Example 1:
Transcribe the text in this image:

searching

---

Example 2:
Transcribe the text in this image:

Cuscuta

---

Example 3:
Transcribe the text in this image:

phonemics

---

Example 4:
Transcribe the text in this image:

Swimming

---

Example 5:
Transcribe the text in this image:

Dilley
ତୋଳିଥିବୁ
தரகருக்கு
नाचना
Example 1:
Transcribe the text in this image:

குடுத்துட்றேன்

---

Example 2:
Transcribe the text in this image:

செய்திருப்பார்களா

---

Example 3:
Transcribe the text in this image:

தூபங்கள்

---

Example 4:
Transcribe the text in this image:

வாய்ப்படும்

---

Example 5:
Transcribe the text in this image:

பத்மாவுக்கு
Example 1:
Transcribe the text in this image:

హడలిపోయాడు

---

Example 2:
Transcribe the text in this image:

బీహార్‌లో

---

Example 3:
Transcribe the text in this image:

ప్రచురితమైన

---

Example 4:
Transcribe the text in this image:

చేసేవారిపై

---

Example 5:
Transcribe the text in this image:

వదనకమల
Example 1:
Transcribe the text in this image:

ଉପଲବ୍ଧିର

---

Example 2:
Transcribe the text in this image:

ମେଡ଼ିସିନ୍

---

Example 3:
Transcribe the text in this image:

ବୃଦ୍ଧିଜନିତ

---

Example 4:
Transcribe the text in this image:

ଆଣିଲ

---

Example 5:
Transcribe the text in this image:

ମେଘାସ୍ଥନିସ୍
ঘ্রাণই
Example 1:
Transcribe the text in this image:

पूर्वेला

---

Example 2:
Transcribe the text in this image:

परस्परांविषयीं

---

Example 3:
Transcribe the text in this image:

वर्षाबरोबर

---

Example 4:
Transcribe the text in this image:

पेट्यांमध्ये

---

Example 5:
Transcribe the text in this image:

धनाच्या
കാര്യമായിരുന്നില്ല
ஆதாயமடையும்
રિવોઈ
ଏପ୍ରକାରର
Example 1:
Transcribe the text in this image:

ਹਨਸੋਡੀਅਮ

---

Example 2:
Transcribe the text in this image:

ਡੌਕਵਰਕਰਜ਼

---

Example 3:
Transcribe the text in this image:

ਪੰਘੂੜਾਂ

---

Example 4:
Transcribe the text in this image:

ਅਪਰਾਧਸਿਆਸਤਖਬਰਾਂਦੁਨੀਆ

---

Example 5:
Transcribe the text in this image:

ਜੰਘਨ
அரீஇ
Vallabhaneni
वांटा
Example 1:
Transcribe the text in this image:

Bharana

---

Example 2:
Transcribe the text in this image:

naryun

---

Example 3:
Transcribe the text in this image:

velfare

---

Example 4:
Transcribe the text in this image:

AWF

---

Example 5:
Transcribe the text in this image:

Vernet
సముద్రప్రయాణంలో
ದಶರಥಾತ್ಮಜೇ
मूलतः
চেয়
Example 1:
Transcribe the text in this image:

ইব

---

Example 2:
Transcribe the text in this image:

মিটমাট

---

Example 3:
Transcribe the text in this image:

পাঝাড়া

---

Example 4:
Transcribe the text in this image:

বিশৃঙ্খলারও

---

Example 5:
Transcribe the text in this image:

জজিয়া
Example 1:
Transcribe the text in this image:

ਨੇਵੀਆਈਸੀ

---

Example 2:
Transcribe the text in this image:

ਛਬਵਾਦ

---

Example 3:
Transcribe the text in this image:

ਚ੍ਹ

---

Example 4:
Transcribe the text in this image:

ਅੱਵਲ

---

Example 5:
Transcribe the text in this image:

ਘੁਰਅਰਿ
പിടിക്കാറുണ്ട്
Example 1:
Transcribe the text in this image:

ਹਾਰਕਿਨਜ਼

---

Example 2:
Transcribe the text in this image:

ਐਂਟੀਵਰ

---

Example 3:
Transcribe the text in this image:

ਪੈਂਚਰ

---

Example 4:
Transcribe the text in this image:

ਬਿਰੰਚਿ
........
YOUR ASSIGNMENT —
Write the listing out again, exactly as it reads.

TASK SOLUTION —
Example 1:
Transcribe the text in this image:

searching

---

Example 2:
Transcribe the text in this image:

Cuscuta

---

Example 3:
Transcribe the text in this image:

phonemics

---

Example 4:
Transcribe the text in this image:

Swimming

---

Example 5:
Transcribe the text in this image:

Dilley
ତୋଳିଥିବୁ
தரகருக்கு
नाचना
Example 1:
Transcribe the text in this image:

குடுத்துட்றேன்

---

Example 2:
Transcribe the text in this image:

செய்திருப்பார்களா

---

Example 3:
Transcribe the text in this image:

தூபங்கள்

---

Example 4:
Transcribe the text in this image:

வாய்ப்படும்

---

Example 5:
Transcribe the text in this image:

பத்மாவுக்கு
Example 1:
Transcribe the text in this image:

హడలిపోయాడు

---

Example 2:
Transcribe the text in this image:

బీహార్‌లో

---

Example 3:
Transcribe the text in this image:

ప్రచురితమైన

---

Example 4:
Transcribe the text in this image:

చేసేవారిపై

---

Example 5:
Transcribe the text in this image:

వదనకమల
Example 1:
Transcribe the text in this image:

ଉପଲବ୍ଧିର

---

Example 2:
Transcribe the text in this image:

ମେଡ଼ିସିନ୍

---

Example 3:
Transcribe the text in this image:

ବୃଦ୍ଧିଜନିତ

---

Example 4:
Transcribe the text in this image:

ଆଣିଲ

---

Example 5:
Transcribe the text in this image:

ମେଘାସ୍ଥନିସ୍
ঘ্রাণই
Example 1:
Transcribe the text in this image:

पूर्वेला

---

Example 2:
Transcribe the text in this image:

परस्परांविषयीं

---

Example 3:
Transcribe the text in this image:

वर्षाबरोबर

---

Example 4:
Transcribe the text in this image:

पेट्यांमध्ये

---

Example 5:
Transcribe the text in this image:

धनाच्या
കാര്യമായിരുന്നില്ല
ஆதாயமடையும்
રિવોઈ
ଏପ୍ରକାରର
Example 1:
Transcribe the text in this image:

ਹਨਸੋਡੀਅਮ

---

Example 2:
Transcribe the text in this image:

ਡੌਕਵਰਕਰਜ਼

---

Example 3:
Transcribe the text in this image:

ਪੰਘੂੜਾਂ

---

Example 4:
Transcribe the text in this image:

ਅਪਰਾਧਸਿਆਸਤਖਬਰਾਂਦੁਨੀਆ

---

Example 5:
Transcribe the text in this image:

ਜੰਘਨ
அரீஇ
Vallabhaneni
वांटा
Example 1:
Transcribe the text in this image:

Bharana

---

Example 2:
Transcribe the text in this image:

naryun

---

Example 3:
Transcribe the text in this image:

velfare

---

Example 4:
Transcribe the text in this image:

AWF

---

Example 5:
Transcribe the text in this image:

Vernet
సముద్రప్రయాణంలో
ದಶರಥಾತ್ಮಜೇ
मूलतः
চেয়
Example 1:
Transcribe the text in this image:

ইব

---

Example 2:
Transcribe the text in this image:

মিটমাট

---

Example 3:
Transcribe the text in this image:

পাঝাড়া

---

Example 4:
Transcribe the text in this image:

বিশৃঙ্খলারও

---

Example 5:
Transcribe the text in this image:

জজিয়া
Example 1:
Transcribe the text in this image:

ਨੇਵੀਆਈਸੀ

---

Example 2:
Transcribe the text in this image:

ਛਬਵਾਦ

---

Example 3:
Transcribe the text in this image:

ਚ੍ਹ

---

Example 4:
Transcribe the text in this image:

ਅੱਵਲ

---

Example 5:
Transcribe the text in this image:

ਘੁਰਅਰਿ
പിടിക്കാറുണ്ട്
Example 1:
Transcribe the text in this image:

ਹਾਰਕਿਨਜ਼

---

Example 2:
Transcribe the text in this image:

ਐਂਟੀਵਰ

---

Example 3:
Transcribe the text in this image:

ਪੈਂਚਰ

---

Example 4:
Transcribe the text in this image:

ਬਿਰੰਚਿ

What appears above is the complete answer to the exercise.